**Problem details:** Copy every line from the records that holds the word "road".

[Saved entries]

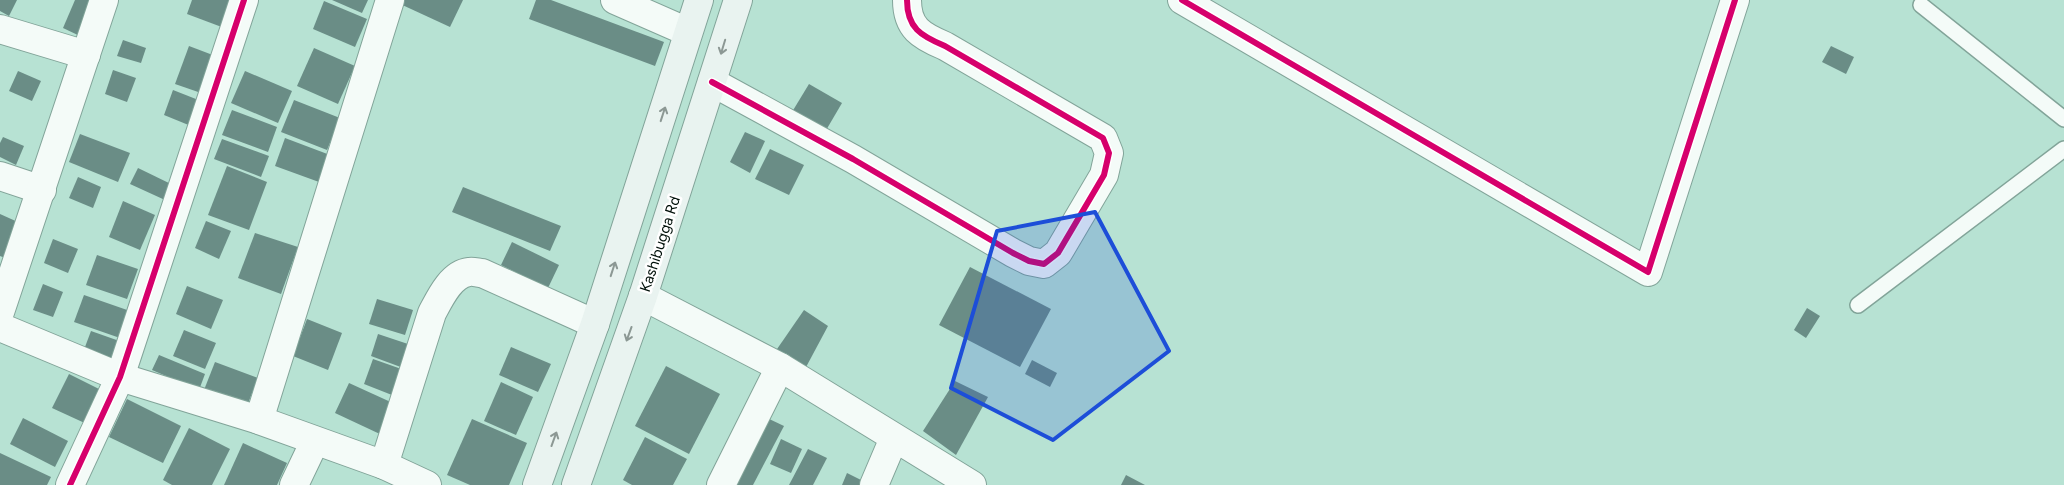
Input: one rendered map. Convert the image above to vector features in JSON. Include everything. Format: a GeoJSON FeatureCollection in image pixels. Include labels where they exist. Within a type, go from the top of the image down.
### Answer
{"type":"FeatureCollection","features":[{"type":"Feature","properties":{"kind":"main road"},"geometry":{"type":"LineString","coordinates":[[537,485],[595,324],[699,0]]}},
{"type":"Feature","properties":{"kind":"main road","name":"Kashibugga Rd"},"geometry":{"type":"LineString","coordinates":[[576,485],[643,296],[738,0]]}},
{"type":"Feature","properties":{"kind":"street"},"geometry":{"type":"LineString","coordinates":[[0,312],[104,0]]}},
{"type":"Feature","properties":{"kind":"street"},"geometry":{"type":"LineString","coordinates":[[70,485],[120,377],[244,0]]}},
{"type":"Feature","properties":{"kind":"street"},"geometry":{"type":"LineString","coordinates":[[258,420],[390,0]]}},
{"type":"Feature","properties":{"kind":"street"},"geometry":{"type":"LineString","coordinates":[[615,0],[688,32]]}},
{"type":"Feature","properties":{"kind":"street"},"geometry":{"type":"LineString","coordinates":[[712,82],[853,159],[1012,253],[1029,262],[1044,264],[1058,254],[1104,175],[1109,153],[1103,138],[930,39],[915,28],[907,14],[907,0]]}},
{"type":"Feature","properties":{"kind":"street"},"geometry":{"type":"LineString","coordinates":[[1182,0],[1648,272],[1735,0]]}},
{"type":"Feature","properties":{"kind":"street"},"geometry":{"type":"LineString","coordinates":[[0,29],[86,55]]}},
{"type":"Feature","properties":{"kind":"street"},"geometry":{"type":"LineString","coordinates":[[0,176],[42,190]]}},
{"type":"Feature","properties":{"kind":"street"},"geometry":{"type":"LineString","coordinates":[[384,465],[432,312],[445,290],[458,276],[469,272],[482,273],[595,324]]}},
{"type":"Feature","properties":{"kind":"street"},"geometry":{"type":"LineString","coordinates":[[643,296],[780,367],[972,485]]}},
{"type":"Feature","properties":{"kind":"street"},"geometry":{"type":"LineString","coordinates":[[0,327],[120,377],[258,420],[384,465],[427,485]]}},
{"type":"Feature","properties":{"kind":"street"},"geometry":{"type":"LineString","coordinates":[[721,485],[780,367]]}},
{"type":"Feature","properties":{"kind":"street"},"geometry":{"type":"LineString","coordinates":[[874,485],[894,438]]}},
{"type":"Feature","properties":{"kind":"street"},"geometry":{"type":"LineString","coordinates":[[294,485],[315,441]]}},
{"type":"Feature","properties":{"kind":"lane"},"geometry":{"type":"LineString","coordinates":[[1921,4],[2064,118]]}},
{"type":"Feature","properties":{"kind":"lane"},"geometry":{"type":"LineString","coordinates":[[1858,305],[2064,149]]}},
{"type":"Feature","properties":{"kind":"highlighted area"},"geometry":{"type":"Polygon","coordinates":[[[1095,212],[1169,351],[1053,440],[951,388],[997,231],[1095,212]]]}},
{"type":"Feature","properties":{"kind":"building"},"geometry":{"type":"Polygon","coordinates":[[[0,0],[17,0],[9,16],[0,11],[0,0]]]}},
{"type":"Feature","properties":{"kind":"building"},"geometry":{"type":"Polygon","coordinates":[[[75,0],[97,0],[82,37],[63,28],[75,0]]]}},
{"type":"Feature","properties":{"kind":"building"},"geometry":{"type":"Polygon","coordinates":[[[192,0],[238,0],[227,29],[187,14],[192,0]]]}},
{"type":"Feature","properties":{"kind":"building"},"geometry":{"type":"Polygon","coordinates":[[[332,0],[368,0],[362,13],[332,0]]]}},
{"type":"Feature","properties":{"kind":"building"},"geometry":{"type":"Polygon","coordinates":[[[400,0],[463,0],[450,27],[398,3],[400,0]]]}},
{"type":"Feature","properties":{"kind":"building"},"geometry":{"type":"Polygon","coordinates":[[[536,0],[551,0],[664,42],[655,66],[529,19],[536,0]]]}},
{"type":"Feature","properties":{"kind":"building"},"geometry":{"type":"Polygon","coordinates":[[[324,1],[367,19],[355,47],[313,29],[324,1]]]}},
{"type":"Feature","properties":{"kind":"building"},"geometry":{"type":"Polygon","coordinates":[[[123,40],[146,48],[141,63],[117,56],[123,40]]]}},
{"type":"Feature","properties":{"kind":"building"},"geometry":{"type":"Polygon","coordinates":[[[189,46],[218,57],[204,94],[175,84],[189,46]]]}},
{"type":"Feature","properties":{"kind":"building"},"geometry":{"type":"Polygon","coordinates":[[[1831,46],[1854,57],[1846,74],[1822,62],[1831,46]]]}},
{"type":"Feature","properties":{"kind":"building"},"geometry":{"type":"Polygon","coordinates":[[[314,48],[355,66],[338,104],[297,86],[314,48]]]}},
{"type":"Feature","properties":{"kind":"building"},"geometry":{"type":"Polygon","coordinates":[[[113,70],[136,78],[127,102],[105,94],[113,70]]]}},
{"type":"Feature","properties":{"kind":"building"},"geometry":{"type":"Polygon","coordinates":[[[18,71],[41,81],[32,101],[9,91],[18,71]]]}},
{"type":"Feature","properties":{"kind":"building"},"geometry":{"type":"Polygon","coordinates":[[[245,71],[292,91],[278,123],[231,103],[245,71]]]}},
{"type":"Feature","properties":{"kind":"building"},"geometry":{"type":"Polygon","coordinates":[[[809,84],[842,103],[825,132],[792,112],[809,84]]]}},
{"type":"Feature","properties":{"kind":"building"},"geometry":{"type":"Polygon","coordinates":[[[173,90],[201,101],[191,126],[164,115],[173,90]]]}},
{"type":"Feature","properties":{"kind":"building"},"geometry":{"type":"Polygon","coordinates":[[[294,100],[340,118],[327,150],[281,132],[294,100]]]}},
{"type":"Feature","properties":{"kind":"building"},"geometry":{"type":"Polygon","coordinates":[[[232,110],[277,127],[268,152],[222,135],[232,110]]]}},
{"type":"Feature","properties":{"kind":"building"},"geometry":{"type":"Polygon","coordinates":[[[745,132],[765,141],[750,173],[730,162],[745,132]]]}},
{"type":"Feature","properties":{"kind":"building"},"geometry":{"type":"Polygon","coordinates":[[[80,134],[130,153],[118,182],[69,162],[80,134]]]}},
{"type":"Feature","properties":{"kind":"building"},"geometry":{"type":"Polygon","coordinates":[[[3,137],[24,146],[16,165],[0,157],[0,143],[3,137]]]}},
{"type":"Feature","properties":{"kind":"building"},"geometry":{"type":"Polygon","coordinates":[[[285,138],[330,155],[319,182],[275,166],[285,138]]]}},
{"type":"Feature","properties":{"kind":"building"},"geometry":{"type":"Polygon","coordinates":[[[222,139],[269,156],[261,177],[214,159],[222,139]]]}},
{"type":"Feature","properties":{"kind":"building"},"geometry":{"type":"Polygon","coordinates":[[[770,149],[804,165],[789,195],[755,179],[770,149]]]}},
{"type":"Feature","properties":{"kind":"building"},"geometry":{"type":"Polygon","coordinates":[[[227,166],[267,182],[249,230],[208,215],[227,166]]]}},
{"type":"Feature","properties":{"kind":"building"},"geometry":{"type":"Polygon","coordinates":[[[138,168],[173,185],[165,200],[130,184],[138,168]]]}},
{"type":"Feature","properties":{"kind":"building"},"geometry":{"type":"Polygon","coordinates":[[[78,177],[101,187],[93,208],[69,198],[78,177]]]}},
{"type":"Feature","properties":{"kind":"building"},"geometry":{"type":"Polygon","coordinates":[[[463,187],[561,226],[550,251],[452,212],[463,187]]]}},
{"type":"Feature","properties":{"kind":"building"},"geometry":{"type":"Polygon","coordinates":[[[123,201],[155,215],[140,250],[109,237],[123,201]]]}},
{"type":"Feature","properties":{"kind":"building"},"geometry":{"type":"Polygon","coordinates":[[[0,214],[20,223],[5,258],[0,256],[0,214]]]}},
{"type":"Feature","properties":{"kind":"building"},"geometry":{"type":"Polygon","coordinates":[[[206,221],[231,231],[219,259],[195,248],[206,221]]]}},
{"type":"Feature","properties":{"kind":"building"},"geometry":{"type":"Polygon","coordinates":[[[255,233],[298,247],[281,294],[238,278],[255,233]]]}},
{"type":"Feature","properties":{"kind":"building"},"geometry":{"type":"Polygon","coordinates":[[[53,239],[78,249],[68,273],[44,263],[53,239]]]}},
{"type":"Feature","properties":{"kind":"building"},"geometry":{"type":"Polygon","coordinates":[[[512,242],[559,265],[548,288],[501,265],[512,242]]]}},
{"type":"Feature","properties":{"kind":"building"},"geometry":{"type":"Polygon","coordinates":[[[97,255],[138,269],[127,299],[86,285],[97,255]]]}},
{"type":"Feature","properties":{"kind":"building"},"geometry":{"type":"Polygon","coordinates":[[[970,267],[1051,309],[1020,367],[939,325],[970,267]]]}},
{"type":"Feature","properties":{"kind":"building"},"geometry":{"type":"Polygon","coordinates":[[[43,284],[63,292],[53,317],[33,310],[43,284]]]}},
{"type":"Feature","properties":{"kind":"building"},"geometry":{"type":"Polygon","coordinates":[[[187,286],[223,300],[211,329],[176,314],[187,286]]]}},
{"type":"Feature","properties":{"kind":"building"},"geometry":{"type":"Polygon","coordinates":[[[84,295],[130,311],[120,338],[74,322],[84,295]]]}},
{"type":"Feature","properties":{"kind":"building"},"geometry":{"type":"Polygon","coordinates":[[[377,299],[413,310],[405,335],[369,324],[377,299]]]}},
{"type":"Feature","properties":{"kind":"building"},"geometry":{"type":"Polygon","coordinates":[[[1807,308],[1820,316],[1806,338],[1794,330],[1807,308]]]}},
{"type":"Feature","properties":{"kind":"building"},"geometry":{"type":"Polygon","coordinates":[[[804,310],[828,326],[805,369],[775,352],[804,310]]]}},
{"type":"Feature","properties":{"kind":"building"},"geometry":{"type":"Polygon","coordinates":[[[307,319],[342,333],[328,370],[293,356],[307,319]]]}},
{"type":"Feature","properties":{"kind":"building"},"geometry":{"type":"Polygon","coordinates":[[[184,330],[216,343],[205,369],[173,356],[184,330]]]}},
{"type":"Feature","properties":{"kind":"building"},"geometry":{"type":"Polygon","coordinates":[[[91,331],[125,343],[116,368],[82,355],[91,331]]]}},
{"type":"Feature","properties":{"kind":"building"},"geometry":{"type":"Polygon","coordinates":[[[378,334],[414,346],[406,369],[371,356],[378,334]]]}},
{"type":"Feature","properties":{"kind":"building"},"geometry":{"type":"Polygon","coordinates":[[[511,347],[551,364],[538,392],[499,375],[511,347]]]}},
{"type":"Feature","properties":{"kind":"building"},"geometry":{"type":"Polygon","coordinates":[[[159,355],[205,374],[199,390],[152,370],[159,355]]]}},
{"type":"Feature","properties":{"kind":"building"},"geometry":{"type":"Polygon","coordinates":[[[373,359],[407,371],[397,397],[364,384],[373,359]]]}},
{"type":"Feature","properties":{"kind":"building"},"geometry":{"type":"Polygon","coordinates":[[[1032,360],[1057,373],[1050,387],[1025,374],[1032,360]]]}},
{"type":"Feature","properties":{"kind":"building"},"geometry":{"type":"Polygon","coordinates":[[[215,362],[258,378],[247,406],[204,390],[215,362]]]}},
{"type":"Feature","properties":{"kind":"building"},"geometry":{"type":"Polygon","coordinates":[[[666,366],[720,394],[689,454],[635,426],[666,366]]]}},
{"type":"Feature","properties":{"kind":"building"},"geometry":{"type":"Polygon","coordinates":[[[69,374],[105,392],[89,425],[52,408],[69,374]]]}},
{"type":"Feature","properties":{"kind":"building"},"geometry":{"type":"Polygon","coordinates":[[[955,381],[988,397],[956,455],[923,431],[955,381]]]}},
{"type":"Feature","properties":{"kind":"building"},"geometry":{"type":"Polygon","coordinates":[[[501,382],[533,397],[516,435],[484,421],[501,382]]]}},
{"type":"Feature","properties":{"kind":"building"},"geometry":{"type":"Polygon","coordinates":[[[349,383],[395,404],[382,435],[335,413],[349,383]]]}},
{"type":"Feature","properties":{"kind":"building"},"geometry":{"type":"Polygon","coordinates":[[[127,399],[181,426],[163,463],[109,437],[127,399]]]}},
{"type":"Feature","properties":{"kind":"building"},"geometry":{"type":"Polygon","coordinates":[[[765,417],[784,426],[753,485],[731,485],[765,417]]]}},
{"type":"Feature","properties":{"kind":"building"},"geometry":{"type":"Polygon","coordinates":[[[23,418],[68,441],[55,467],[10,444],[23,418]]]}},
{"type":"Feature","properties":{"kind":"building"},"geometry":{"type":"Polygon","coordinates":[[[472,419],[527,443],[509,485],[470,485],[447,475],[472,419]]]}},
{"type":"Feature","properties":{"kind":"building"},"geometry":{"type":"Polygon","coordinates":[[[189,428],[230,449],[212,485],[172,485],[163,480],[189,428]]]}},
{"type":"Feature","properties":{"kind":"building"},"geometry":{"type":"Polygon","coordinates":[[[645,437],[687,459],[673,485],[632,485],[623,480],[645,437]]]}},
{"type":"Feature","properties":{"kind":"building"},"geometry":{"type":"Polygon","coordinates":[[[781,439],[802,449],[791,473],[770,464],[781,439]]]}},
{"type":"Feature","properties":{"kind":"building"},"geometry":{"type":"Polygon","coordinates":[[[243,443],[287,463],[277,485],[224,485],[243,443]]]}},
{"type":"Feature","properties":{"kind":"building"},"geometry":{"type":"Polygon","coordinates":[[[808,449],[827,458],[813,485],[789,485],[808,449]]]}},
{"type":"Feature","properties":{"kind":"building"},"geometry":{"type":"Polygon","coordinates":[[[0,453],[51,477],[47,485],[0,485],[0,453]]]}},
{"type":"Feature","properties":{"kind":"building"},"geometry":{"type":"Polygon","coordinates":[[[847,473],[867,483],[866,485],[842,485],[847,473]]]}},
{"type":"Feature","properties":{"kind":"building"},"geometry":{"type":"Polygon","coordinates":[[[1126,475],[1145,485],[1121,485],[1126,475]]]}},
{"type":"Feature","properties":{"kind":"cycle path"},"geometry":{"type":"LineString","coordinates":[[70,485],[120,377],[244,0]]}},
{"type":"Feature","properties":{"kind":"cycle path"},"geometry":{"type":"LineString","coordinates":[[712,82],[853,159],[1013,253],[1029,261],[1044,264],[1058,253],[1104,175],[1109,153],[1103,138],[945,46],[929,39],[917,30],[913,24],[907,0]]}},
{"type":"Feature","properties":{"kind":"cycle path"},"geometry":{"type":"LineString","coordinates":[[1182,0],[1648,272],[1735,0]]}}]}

**Exercise solution:**
{"type":"FeatureCollection","features":[{"type":"Feature","properties":{"kind":"main road"},"geometry":{"type":"LineString","coordinates":[[537,485],[595,324],[699,0]]}},
{"type":"Feature","properties":{"kind":"main road","name":"Kashibugga Rd"},"geometry":{"type":"LineString","coordinates":[[576,485],[643,296],[738,0]]}},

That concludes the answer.